╭─ FRAGMENTO SELECCIONADO

La fuente de la Malena y el dragón que aterrorizó Jaén.

 

Hubo un tiempo en el que los dragones campaban a sus anchas por el mundo. Como en la ciudad andaluza de Jaén, y concretamente en una gruta situada al lado del manantial de la Magdalena, donde habitaba un enorme monstruo llamado por el pueblo “El lagarto de la Malena”.
La bestia, como le sucedía al extremeño Lagarto de Calzadilla, algo tenía de reptil y mucho de saurio, no solo por su enorme tamaño, sino también por su gran voracidad, que le impelía a arremeter tan pronto contra los rebaños como contra las personas, que no se atrevían a ir a por agua por miedo al terrible animal.
Hasta que un buen dia llegó la solución al asustado pueblo: un preso condenado a muerte se ofreció para librar a Jaén del monstruo a cambio de su libertad, si es que conseguía sobrevivir a la hazaña.
Para realizar su ingenioso plan el preso solo pidió tres cosas: un caballo veloz, un saco repleto de panes recién horneados, y un saco lleno de pólvora.
Con el aroma de los panes calientes, el preso atrajo al dragón fuera de la cueva, y mientras corría a galope con su caballo le arrojó a las fauces hambrientas el saco de panes, que la bestia engullo con avidez. Como el preso había supuesto, el dragón no tuvo suficiente con un saco, y corrió tras el caballo para conseguir el otro.
Y al llegar a la plaza de San Idelfonso, el preso arrojó a la bestia el saco de la pólvora con la mecha encendida, que fue devorado en un instante por las fauces hambrientas del dragón.

╰─
╭─ MATERIAL DE CONSULTA

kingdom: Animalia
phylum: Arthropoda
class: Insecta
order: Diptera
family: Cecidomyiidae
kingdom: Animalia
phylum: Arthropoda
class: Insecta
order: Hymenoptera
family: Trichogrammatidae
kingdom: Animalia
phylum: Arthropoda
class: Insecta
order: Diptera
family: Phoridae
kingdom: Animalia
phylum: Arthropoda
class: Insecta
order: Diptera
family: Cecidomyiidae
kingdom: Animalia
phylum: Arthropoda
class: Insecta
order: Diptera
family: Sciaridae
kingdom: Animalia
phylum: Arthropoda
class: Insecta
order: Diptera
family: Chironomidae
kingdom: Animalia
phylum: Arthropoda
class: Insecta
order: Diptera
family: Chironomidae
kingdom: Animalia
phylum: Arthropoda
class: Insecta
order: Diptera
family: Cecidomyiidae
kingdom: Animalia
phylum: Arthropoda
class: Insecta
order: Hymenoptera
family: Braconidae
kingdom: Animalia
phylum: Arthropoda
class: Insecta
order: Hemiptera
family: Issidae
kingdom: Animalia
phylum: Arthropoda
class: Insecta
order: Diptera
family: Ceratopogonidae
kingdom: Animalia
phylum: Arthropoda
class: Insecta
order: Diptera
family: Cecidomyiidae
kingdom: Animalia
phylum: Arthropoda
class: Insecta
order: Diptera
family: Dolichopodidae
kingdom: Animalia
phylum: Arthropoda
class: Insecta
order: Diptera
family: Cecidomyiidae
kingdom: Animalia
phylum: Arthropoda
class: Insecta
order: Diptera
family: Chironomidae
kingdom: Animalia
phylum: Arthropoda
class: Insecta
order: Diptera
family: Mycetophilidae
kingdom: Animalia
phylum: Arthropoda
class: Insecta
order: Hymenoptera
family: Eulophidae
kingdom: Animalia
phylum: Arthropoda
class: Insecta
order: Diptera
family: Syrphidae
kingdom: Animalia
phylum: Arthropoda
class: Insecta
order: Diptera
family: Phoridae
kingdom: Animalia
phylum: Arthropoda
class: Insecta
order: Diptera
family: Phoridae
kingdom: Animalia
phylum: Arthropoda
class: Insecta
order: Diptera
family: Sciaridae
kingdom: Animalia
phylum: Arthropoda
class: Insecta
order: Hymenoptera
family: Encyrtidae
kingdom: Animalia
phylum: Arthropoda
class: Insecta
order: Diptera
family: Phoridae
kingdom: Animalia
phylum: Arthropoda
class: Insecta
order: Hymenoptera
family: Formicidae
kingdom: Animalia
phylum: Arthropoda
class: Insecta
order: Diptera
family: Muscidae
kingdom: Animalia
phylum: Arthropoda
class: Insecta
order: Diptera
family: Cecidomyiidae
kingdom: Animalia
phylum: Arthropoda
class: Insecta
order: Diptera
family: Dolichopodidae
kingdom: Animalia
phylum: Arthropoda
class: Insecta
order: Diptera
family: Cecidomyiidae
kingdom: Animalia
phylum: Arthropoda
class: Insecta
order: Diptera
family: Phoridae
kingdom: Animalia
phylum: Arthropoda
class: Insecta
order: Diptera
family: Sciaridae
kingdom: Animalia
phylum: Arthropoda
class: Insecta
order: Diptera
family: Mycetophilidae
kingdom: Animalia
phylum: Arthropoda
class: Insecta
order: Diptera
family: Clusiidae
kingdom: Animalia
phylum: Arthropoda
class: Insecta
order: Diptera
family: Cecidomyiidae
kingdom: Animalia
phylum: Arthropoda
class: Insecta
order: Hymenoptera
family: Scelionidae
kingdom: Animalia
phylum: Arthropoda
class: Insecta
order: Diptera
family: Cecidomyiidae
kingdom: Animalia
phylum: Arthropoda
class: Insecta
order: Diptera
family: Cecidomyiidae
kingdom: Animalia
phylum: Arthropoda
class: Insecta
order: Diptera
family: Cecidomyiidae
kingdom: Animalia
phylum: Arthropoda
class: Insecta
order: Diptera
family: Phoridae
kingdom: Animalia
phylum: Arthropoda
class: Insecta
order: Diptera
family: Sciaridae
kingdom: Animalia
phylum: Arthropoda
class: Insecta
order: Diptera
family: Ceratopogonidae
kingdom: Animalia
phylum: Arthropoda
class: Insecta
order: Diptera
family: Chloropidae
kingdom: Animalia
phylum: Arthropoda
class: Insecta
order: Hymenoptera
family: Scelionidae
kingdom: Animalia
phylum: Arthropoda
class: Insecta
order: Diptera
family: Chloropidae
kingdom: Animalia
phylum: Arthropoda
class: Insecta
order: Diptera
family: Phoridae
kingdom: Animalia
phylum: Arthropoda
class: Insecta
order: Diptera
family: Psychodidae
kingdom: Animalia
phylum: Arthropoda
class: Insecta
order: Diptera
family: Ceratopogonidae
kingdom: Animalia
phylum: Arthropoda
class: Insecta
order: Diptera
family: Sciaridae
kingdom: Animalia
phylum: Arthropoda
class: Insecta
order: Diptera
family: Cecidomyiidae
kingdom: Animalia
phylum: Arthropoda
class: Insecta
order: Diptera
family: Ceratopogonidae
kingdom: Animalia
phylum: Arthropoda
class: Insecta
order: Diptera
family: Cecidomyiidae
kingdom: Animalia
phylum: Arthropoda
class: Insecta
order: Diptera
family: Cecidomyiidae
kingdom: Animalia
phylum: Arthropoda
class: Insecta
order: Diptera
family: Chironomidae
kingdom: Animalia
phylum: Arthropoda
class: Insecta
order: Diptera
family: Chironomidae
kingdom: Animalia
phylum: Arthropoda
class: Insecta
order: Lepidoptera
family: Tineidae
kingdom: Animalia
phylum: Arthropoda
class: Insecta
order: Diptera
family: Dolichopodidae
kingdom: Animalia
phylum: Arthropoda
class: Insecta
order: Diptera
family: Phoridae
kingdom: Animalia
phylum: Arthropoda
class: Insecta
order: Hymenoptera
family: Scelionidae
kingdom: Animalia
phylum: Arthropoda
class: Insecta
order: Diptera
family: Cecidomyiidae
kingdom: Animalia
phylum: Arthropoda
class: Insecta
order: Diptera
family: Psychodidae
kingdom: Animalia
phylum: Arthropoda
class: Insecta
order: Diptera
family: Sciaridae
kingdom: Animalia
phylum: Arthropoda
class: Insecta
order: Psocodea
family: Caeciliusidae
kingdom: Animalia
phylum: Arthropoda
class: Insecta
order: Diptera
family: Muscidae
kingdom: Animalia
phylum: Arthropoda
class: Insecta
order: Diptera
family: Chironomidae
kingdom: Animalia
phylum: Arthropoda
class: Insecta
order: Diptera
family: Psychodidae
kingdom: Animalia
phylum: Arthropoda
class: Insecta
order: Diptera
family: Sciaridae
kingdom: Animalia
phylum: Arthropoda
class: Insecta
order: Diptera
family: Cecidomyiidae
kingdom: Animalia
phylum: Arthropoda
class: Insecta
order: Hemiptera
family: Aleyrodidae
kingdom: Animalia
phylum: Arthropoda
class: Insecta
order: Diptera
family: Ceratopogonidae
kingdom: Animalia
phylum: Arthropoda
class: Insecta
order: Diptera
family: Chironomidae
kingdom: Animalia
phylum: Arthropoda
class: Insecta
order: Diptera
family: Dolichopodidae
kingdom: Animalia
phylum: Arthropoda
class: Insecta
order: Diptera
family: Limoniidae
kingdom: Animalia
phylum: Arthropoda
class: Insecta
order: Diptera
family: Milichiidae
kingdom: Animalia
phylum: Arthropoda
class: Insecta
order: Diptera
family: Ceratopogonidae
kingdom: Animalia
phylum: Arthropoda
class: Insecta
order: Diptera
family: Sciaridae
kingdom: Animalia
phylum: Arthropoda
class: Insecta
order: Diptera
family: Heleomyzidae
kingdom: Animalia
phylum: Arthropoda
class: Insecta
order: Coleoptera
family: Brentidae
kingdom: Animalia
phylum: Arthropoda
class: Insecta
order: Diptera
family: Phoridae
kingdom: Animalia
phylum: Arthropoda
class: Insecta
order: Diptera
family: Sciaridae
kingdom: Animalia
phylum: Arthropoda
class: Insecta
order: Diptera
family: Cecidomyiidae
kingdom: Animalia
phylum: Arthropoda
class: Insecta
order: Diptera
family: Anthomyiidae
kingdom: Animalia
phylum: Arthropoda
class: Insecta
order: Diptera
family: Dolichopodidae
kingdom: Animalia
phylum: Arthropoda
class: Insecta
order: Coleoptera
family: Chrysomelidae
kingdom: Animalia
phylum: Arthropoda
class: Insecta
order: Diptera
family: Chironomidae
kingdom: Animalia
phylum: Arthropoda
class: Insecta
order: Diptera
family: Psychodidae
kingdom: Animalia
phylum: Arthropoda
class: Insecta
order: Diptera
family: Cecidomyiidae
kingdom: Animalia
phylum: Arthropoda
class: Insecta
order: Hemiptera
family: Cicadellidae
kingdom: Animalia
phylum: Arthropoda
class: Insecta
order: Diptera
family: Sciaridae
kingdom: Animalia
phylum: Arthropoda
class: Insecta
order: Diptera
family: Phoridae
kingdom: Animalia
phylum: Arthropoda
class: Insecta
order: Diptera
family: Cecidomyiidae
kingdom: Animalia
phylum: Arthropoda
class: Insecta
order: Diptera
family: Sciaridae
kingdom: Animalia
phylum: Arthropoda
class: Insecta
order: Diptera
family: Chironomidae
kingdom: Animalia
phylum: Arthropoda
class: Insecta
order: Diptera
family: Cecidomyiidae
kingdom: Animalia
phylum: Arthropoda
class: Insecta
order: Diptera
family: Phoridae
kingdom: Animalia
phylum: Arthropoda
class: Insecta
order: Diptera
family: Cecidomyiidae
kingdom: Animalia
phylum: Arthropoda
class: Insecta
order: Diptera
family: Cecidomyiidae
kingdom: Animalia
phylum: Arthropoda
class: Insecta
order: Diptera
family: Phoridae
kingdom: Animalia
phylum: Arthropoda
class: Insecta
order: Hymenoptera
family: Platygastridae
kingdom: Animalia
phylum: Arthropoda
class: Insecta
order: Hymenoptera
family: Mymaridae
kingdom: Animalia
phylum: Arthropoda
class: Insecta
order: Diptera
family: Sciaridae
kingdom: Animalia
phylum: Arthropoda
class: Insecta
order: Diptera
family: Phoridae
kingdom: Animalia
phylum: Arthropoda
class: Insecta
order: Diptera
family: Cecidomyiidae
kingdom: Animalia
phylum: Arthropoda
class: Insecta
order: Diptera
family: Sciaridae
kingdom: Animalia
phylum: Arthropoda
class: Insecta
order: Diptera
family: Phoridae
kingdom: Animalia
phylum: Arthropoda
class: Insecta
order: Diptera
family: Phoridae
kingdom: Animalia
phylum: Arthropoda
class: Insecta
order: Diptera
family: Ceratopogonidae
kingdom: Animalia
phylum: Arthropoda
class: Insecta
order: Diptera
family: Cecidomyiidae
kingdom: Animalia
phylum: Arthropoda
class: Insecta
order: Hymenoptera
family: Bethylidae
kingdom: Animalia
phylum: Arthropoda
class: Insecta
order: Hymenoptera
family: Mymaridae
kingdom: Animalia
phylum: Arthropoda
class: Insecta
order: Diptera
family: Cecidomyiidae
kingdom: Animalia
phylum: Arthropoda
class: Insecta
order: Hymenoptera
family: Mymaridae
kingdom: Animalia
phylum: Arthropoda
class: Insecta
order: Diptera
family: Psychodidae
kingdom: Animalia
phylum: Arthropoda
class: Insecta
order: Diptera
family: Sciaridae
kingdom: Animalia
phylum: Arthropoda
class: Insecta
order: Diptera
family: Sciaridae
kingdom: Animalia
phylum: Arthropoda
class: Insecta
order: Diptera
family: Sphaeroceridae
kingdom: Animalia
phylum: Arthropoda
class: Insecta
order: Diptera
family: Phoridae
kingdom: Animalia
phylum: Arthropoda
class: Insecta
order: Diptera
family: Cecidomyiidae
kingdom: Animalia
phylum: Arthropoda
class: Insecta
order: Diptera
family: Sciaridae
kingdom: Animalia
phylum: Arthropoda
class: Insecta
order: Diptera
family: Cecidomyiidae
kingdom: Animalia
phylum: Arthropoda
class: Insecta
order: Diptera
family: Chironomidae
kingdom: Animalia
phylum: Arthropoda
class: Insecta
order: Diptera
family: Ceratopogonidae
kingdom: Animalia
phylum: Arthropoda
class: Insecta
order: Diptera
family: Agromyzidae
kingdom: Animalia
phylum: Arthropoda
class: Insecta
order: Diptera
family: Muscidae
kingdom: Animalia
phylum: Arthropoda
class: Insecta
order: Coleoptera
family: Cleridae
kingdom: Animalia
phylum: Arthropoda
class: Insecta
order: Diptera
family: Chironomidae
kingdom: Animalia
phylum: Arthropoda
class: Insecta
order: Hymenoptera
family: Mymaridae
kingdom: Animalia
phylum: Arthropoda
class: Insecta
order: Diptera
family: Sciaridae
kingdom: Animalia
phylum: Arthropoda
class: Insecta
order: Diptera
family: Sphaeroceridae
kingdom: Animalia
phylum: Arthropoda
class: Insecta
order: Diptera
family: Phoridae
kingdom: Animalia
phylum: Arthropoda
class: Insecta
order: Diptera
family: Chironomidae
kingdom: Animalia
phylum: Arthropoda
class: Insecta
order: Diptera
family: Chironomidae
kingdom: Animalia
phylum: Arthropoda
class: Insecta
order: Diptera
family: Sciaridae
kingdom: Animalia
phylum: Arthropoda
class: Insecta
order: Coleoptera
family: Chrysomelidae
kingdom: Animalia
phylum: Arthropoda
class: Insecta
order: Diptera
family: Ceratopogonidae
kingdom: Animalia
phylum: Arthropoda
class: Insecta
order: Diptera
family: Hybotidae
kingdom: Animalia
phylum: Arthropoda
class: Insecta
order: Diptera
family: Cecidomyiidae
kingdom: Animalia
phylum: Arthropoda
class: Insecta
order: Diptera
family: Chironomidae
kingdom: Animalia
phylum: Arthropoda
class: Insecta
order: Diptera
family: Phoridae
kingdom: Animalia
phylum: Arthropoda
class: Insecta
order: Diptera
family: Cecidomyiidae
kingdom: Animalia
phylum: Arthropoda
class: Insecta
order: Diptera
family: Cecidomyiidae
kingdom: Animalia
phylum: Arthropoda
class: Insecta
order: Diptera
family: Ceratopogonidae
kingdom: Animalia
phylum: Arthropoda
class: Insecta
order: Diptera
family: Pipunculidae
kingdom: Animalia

╰─

CONSIGNAS DE TRABAJO:
- A) Extrae del relato del lagarto de la Malena el pasaje que va de “La bestia, como” a “a la hazaña.”.
- B) Indica si cada afirmación concuerda con la leyenda del dragón de Jaén. Responde sí o no y cita las palabras del texto que lo deciden.
(i) El monstruo habitaba en una gruta junto al manantial de la Magdalena.
(ii) Para su plan, el preso pidió un caballo veloz.
(iii) El dragón se dio por satisfecho con el primer saco de panes.
- C) Prosigue la leyenda del lagarto de la Malena a partir de su última oración.

EJERCICIOS RESUELTOS:
- A)
La bestia, como le sucedía al extremeño Lagarto de Calzadilla, algo tenía de reptil y mucho de saurio, no solo por su enorme tamaño, sino también por su gran voracidad, que le impelía a arremeter tan pronto contra los rebaños como contra las personas, que no se atrevían a ir a por agua por miedo al terrible animal.
Hasta que un buen dia llegó la solución al asustado pueblo: un preso condenado a muerte se ofreció para librar a Jaén del monstruo a cambio de su libertad, si es que conseguía sobrevivir a la hazaña.

- B)
(i) Sí: «en una gruta situada al lado del manantial de la Magdalena».
(ii) Sí: «un caballo veloz».
(iii) No: «el dragón no tuvo suficiente con un saco».

- C)
La pólvora, que estalló en el interior del bicho, hizo que dragón reventara de tal manera que aún hoy en día existe una maldición alusiva: “Así revientes como el lagarto de la Malena”.

Viaje a Jaén, 8 mayo 2009 054_edited
Pero el recuerdo del dragón no queda solo en el lenguaje. Hasta hace algún tiempo se podía contemplar en la iglesia de San Idelfonso una piel de reptil que se decía proveniente de la bestia reventada, y en la fuente junto a la que moraba la bestia se levantó una estatua del “lagarto” que aún puede contemplarse en el barrio de la Magdalena.
Hoy, los vecinos vuelven a reunirse alrededor de la fuente con la tranquilidad de saber que el bicho solo pervive en piedra y en leyenda, aunque en las tardes de verano como ésta el aire caliente que envuelve los cuerpos parece el mismísimo aliento de fuego del legendario dragón, empeñado en no abandonar del todo la ciudad y el recuerdo.